Selon la question, le pays membre pourrait choisir son cercle, on irait vite vers une union à la carte. Cela est difficilement compatible avec une démocratisation de l’Europe puisqu’il faudrait vite un Parlement par question.
       Les membres du troisième cercle seraient eux dans une situation encore plus difficile, obligés de se plier à des réglementations sur lesquelles ils n’auraient aucun pouvoir.
Surtout, il n’y a pas d’accord des peuples européens, même au sein de la zone euro, pour aller vers une Europe fédérale, avec toutes les convergences que cela supposerait. Dans la période récente, les cinq présidents et la Commission ont proposé de nouveaux pas vers le fédéralisme européen : création d’un Comité budgétaire européen, création de Conseils indépendants de compétitivité, conditionnement de l’octroi des fonds structurels au respect de la discipline budgétaire et à la réalisation des réformes structurelles, création d’un Trésor européen et d’un ministre des finances de la zone euro, évolution vers une Union financière, unification partielle des systèmes d’assurance chômage. Cette évolution renforcerait le pouvoir d’organismes technocratiques au détriment des gouvernements démocratiquement élus. Il serait inacceptable qu’elle soit mise en œuvre, comme c’est déjà le cas en partie, sans que les peuples soient consultés.
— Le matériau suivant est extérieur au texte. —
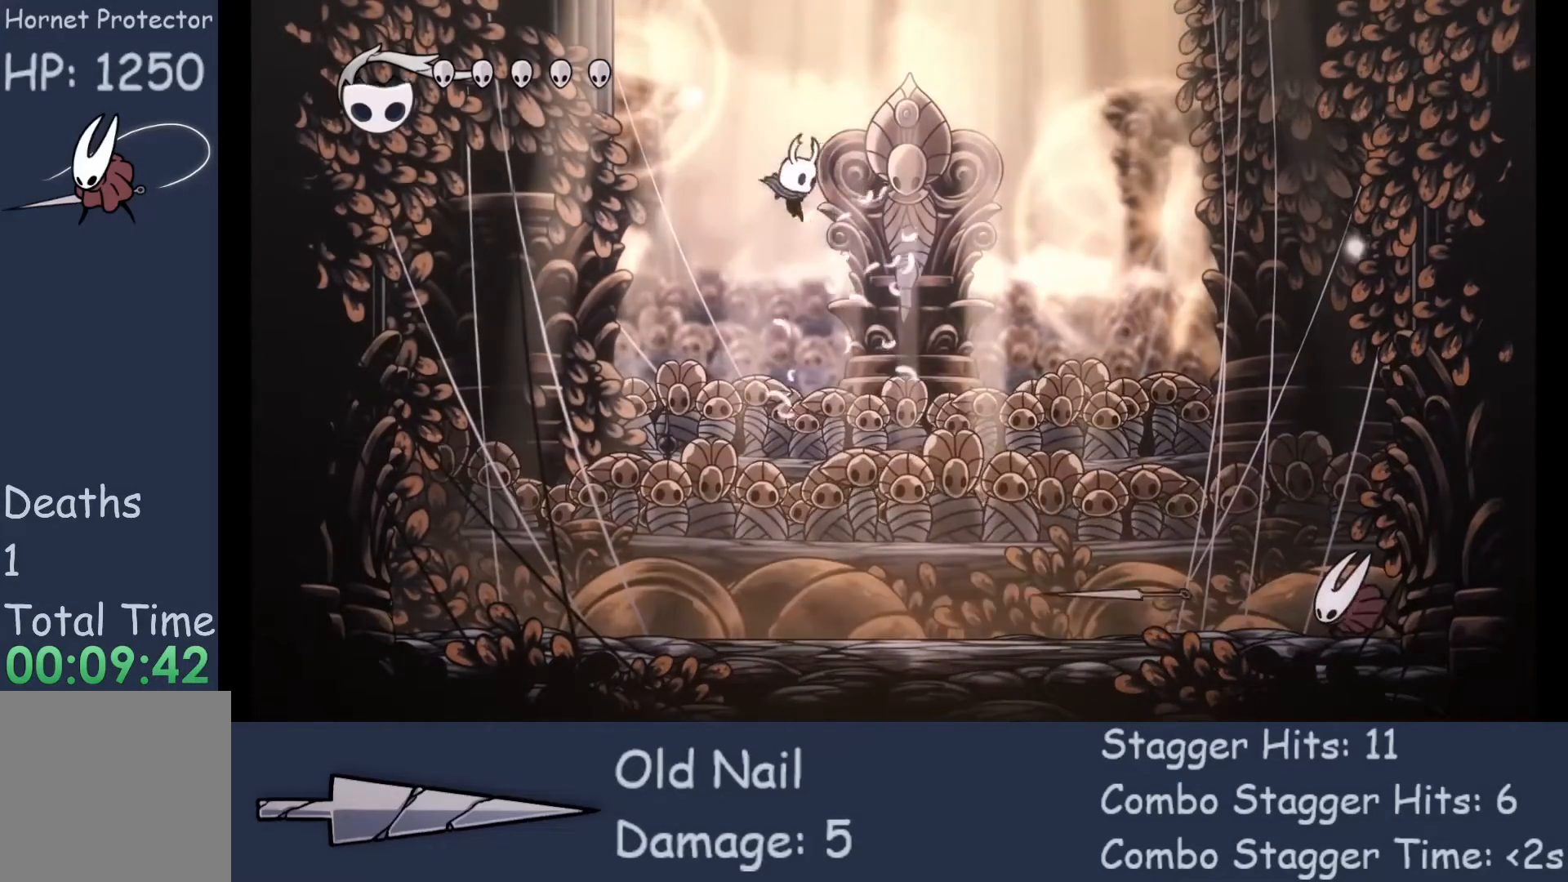
{"buttons": [], "left_stick": "right", "events": [[33, "left_stick", "right"]]}
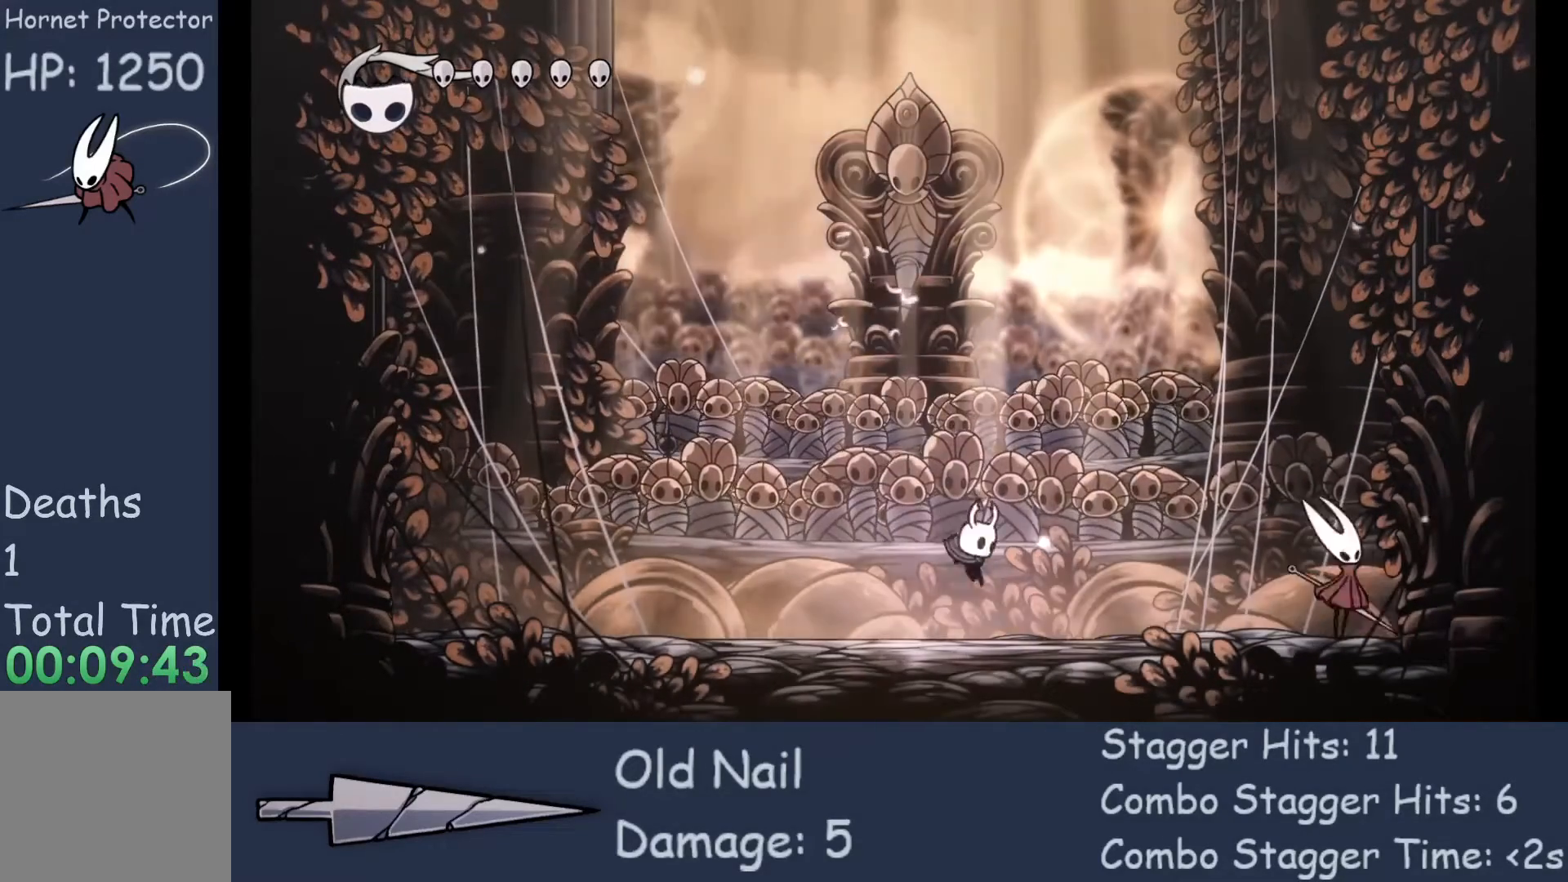
{"buttons": [], "left_stick": "center", "events": [[33, "left_stick", "center"]]}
       Certains proposent une union politique où les décisions seraient prises démocratiquement par un gouvernement et un parlement de la zone euro. Mais peut-on imaginer un pouvoir fédéral, même démocratique, capable de prendre en compte les spécificités nationales dans une Europe composée de pays hétérogènes ? Peut-on imaginer les décisions concernant le système de retraite français prises par un Parlement européen ? Ou un ministre des finances de la zone imposant des baisses de dépenses sociales aux pays membres (comme la Troïka le fait pour la Grèce) ? Ou des normes automatiques de déficit public ? Selon nous, compte tenu des disparités actuelles en Europe, les politiques économiques doivent être coordonnées entre pays et non décidées par une autorité centrale.
       Dans les pays les plus avancés, la France en particulier, l’objectif des classes dirigeantes est clair : utiliser l’argument de la convergence pour affaiblir le rôle redistributif de la fiscalité (supprimer l’ISF, diminuer la taxation des revenus du capital), pour réduire les dépenses publiques et sociales, pour affaiblir de droit du travail.
        Il faut combattre la stratégie actuelle de la technocratie européenne et des forces libérales : utiliser la crise actuelle pour progresser sans rupture franche vers « une union toujours plus étroite ». L’UE doit vivre avec une contradiction : les souverainetés nationales auxquelles les peuples sont attachés doivent être respectées tant que faire se peut ; l’UE doit mettre en œuvre une stratégie macroéconomique et sociale, forte et cohérente. L’UE n’a pas de sens en elle-même, elle n’en a que si elle met en œuvre un projet, afin de défendre un modèle spécifique de société, le modèle social européen, le faire évoluer pour intégrer la transition écologique mais aussi pour donner plus de pouvoir aux salariés, éradiquer le chômage de masse, résoudre les déséquilibres européens de façon concertée et solidaire. Mais il n’y a pas d’accord en Europe sur la stratégie à mener pour atteindre ces objectifs. L’UE, incapable de sortir globalement les pays membres de la récession, de mettre en œuvre une stratégie cohérente face à la mondialisation, est devenue impopulaire. Ce n’est qu’après un changement réussi de politiques, qu’elle pourra retrouver l’appui des peuples et que des progrès institutionnels pourront être mis en œuvre.